I know that for CCS you’re more worried about issues around correlations with features like true_according_to_Alice, but my feeling is that we might be able to handle spurious features that are that crazy and numerous, but not spurious features as crazy and numerous as these XORs.
Yeah certainly I’d expect the crazy XOR directions aren’t too salient.
Imo “true according to Alice” is nowhere near as “crazy” a feature as “has_true XOR has_banana”. It seems useful for the LLM to model what is true according to Alice! (Possibly I’m misunderstanding what you mean by “crazy” here.)
I’m not against linear probing techniques in general. I like linear probes, they seem like a very useful tool. I also like contrast pairs. But I would basically always use these techniques in a supervised way, because I don’t see a great reason to expect unsupervised methods to work better.

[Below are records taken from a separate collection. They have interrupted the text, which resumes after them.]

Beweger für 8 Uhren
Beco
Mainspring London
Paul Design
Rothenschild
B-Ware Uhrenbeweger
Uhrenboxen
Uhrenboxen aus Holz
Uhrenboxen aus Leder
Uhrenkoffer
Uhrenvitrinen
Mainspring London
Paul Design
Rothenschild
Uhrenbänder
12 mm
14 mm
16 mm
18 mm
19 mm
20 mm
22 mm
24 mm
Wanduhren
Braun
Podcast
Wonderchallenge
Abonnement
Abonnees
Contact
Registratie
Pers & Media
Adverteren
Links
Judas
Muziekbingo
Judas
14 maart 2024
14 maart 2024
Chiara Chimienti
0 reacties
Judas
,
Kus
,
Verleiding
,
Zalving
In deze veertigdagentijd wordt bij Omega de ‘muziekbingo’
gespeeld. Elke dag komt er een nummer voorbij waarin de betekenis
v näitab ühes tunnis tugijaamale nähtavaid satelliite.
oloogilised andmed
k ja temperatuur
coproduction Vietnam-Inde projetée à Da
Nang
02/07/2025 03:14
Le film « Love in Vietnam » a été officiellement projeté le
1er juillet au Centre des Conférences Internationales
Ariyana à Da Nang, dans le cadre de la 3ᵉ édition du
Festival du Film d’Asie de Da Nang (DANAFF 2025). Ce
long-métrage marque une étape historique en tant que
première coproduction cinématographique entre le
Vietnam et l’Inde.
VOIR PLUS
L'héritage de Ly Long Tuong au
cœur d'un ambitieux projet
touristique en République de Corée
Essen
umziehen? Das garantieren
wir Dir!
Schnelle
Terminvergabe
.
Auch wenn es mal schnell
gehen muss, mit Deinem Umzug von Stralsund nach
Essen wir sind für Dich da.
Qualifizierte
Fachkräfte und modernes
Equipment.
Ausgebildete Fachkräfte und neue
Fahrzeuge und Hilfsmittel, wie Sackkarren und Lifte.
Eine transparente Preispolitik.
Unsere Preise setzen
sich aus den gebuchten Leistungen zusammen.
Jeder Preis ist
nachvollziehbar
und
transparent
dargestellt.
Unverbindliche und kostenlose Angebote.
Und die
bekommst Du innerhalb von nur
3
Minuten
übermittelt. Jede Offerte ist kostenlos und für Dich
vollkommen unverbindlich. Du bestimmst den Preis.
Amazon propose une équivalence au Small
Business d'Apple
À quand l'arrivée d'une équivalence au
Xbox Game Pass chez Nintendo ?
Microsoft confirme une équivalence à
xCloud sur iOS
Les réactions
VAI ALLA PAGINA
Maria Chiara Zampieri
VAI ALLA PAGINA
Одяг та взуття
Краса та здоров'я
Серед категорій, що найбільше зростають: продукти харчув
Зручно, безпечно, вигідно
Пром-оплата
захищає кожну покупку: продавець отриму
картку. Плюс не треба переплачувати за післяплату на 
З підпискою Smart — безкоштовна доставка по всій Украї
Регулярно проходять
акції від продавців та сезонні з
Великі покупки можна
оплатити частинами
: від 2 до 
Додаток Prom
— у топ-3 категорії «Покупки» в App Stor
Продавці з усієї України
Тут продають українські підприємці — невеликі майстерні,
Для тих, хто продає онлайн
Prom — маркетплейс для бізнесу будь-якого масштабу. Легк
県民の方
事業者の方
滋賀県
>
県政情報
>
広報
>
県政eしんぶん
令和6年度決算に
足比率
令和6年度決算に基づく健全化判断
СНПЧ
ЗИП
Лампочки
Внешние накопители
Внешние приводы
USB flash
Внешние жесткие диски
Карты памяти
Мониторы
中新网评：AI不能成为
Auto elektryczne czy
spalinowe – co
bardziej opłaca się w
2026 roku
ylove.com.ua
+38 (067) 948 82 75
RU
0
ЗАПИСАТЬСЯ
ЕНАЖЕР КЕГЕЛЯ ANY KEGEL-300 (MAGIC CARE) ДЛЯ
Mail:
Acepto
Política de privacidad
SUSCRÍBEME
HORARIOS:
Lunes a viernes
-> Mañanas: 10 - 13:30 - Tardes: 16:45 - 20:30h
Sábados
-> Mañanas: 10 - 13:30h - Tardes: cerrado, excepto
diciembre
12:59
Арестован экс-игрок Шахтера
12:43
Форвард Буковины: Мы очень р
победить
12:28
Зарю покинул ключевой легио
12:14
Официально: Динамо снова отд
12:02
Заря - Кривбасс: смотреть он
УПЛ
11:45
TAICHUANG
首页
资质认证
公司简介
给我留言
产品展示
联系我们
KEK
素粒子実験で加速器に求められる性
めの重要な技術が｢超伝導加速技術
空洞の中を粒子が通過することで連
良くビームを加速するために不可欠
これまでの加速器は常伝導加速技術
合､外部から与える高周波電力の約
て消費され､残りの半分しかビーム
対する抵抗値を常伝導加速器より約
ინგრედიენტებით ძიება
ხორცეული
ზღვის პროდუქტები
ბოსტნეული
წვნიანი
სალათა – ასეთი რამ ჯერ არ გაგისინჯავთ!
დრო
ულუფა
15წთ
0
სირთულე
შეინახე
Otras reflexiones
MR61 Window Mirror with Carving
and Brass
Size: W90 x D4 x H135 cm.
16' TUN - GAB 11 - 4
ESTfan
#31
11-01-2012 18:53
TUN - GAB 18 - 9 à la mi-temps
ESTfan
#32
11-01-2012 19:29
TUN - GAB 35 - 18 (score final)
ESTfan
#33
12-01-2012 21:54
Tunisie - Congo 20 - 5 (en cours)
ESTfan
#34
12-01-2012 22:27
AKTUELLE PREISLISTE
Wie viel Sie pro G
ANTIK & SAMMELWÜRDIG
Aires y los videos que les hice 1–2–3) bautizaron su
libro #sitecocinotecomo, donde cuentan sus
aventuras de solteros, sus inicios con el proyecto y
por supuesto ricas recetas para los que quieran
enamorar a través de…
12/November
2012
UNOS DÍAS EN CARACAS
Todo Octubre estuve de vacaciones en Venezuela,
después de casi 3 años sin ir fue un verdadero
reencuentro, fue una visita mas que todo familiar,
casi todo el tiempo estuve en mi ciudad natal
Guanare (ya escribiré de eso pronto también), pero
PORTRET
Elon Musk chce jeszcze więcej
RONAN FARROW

This is reasonable. My disagreement is mostly that I think LLMs are complicated things and do lots of incidental stuff we don’t yet understand. So I shouldn’t feel too surprised by any given observation that could be explained by an incidental hypothesis. But idk it doesn’t seem like an important point.
I agree with this! (And it’s what I was trying to say; sorry if I was unclear.) My point is that
{ features which are as crazy as “true according to Alice” (i.e., not too crazy)}
seems potentially manageable, where as
{ features which are as crazy as arbitrary boolean functions of other features }
seems totally unmanageable.
Thanks, as always, for the thoughtful replies.